Dataset entries =>
--

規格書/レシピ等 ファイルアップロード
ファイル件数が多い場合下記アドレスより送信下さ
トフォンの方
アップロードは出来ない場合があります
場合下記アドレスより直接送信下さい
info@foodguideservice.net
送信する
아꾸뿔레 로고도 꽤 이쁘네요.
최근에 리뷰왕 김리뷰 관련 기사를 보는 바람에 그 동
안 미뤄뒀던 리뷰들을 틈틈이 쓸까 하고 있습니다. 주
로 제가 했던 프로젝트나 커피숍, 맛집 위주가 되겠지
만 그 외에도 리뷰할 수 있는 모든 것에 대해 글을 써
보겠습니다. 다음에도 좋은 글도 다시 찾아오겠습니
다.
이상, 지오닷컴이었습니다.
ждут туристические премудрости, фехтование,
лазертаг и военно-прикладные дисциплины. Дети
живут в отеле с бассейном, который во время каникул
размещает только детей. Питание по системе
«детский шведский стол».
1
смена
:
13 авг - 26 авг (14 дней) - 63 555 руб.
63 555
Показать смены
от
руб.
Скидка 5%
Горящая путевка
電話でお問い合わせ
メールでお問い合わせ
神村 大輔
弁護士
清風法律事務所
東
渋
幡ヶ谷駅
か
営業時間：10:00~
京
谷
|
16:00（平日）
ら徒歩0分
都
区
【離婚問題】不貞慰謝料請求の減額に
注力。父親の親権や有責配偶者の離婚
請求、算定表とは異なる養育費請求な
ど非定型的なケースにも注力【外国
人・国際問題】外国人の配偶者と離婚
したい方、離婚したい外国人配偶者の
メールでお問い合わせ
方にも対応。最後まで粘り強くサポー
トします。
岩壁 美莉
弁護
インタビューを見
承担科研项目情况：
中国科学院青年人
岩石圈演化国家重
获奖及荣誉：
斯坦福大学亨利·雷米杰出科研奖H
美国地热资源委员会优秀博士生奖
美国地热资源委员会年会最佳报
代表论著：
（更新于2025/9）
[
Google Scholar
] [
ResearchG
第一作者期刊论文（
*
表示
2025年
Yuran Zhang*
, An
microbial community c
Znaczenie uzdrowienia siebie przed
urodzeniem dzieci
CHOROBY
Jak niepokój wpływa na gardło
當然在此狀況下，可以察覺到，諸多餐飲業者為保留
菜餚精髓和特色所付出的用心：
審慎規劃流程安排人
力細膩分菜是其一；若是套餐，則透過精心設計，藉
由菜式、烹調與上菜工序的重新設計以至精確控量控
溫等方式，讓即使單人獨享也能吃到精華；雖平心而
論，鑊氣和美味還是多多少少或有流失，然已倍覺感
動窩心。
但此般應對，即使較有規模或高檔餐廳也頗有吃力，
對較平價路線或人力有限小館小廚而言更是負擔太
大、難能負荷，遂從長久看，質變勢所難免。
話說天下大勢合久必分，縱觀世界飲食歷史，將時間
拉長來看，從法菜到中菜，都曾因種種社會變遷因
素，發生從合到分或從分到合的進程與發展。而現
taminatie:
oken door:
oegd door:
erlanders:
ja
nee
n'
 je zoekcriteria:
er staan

--

WHAT THE TASK ASKS =>
Your task is to reproduce all the data exactly as shown.

ANSWER SECTION =>
規格書/レシピ等 ファイルアップロード
ファイル件数が多い場合下記アドレスより送信下さ
トフォンの方
アップロードは出来ない場合があります
場合下記アドレスより直接送信下さい
info@foodguideservice.net
送信する
아꾸뿔레 로고도 꽤 이쁘네요.
최근에 리뷰왕 김리뷰 관련 기사를 보는 바람에 그 동
안 미뤄뒀던 리뷰들을 틈틈이 쓸까 하고 있습니다. 주
로 제가 했던 프로젝트나 커피숍, 맛집 위주가 되겠지
만 그 외에도 리뷰할 수 있는 모든 것에 대해 글을 써
보겠습니다. 다음에도 좋은 글도 다시 찾아오겠습니
다.
이상, 지오닷컴이었습니다.
ждут туристические премудрости, фехтование,
лазертаг и военно-прикладные дисциплины. Дети
живут в отеле с бассейном, который во время каникул
размещает только детей. Питание по системе
«детский шведский стол».
1
смена
:
13 авг - 26 авг (14 дней) - 63 555 руб.
63 555
Показать смены
от
руб.
Скидка 5%
Горящая путевка
電話でお問い合わせ
メールでお問い合わせ
神村 大輔
弁護士
清風法律事務所
東
渋
幡ヶ谷駅
か
営業時間：10:00~
京
谷
|
16:00（平日）
ら徒歩0分
都
区
【離婚問題】不貞慰謝料請求の減額に
注力。父親の親権や有責配偶者の離婚
請求、算定表とは異なる養育費請求な
ど非定型的なケースにも注力【外国
人・国際問題】外国人の配偶者と離婚
したい方、離婚したい外国人配偶者の
メールでお問い合わせ
方にも対応。最後まで粘り強くサポー
トします。
岩壁 美莉
弁護
インタビューを見
承担科研项目情况：
中国科学院青年人
岩石圈演化国家重
获奖及荣誉：
斯坦福大学亨利·雷米杰出科研奖H
美国地热资源委员会优秀博士生奖
美国地热资源委员会年会最佳报
代表论著：
（更新于2025/9）
[
Google Scholar
] [
ResearchG
第一作者期刊论文（
*
表示
2025年
Yuran Zhang*
, An
microbial community c
Znaczenie uzdrowienia siebie przed
urodzeniem dzieci
CHOROBY
Jak niepokój wpływa na gardło
當然在此狀況下，可以察覺到，諸多餐飲業者為保留
菜餚精髓和特色所付出的用心：
審慎規劃流程安排人
力細膩分菜是其一；若是套餐，則透過精心設計，藉
由菜式、烹調與上菜工序的重新設計以至精確控量控
溫等方式，讓即使單人獨享也能吃到精華；雖平心而
論，鑊氣和美味還是多多少少或有流失，然已倍覺感
動窩心。
但此般應對，即使較有規模或高檔餐廳也頗有吃力，
對較平價路線或人力有限小館小廚而言更是負擔太
大、難能負荷，遂從長久看，質變勢所難免。
話說天下大勢合久必分，縱觀世界飲食歷史，將時間
拉長來看，從法菜到中菜，都曾因種種社會變遷因
素，發生從合到分或從分到合的進程與發展。而現
taminatie:
oken door:
oegd door:
erlanders:
ja
nee
n'
 je zoekcriteria:
er staan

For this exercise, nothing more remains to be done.